• [Yazılı Soru]:
Aşağıdaki Anayasa Mahkemesi kararıyla ilgili metne göre şu soruları yanıtlayın:
(a) Anayasa Mahkemesi iptal kararını hangi tarihte ve hangi esas numaralı dosyada vermiştir?
(b) İptal edilen cümle, 2918 sayılı Kanun'a hangi kanunun kaçıncı maddesiyle eklenmiştir?
(c) Mahkemenin değerlendirmesine göre bu zararlar Anayasa'nın hangi maddelerinde düzenlenen hakların ihlalinden doğar?

• [Metin Bloğu]:
***

En son güncellemeler 19 Nisan iş günü sonunda yapılmıştır.

Anayasa Mahkemesi kararı ile, 2918 sayılı Kanunda yer alan değer kaybı, destekten yoksun kalma ve sürekli sakatlık tazminatlarının belirlenme esaslarını düzenleyen kurallar iptal edilmiştir.

Anayasa Mahkemesi 29/12/2022 tarihinde E.2021/82 numaralı dosyada, 7327 sayılı İcra ve İflâs Kanunu ile Bazı Kanunlarda Değişiklik Yapılmasına Dair Kanun’un 18. maddesiyle 2918 sayılı Karayolları Trafik Kanunu’nun 90. maddesinin birinci fıkrasına eklenen ikinci cümlenin Anayasa’ya aykırı olduğuna ve iptaline karar vermiştir.

Dava Konusu Kurallar

Dava konusu kurallarda; zorunlu mali sorumluluk sigortası kapsamında ödenecek destekten yoksun kalma tazminatının, sürekli sakatlık tazminatının ve motorlu taşıtın değer kaybı tazminatının hesaplanmasına ilişkin esaslar düzenlenmiştir.

İptal Talebinin Gerekçesi

Başvuruda özetle; zorunlu mali sorumluluk sigortasının zorunlu tutulmasının amacının motorlu taşıtın işletilmesinden kaynaklanan zararların tazmin edilmesini sağlamak olduğu, söz konusu tazminatların belirlenme esaslarının üçüncü kişilerin yaşam ve mülkiyet hakları kapsamındaki gerçek zararlarını karşılamaktan uzak olduğu, motorlu taşıtı işleten kişinin motorlu taşıt işletilmesinden kaynaklanan menfaatleri ile üçüncü kişilerin motorlu taşıt işletilmesi nedeniyle zarara uğramaları hâlinde bu zararlarının tazmin edilmesindeki menfaatleri arasında dengenin sağlanması gerektiği belirtilerek kuralın Anayasa’ya aykırı olduğu ileri sürülmüştür.

Mahkemenin Değerlendirmesi

Motorlu taşıt işletilmesine bağlı olarak üçüncü kişilerin uğrayabileceği motorlu taşıtın değer kaybı zararı, destekten yoksun kalma zararı ve sürekli sakatlık zararı Anayasa’nın 17. ve 35. maddelerinde düzenlenen haklarının ihlali sonucunda ortaya çıkan zararlardır. Söz konusu zararların tazminine ilişkin sistemin belirlenmesi devletin takdir yetkisi kapsamındadır. Bu bağlamda zorunlu mali sorumluluk sigortasının veya başka bir tazmin mekanizmasının düzenlenmesi mümkündür.

***

• [Toplanan Veriler]:
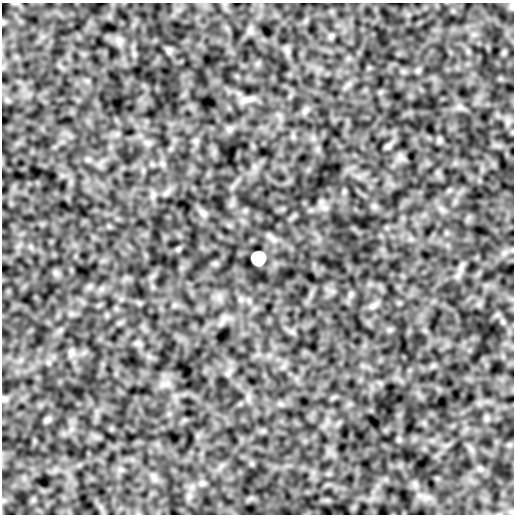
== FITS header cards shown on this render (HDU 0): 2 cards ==
NAXIS1  =                  512
NAXIS2  =                  512

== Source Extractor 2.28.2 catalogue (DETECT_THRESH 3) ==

***

• [Yanıt]:
(a) 29/12/2022 tarihinde, E.2021/82 numaralı dosyada.
(b) 7327 sayılı İcra ve İflâs Kanunu ile Bazı Kanunlarda Değişiklik Yapılmasına Dair Kanun'un 18. maddesiyle.
(c) Anayasa'nın 17. ve 35. maddelerinde.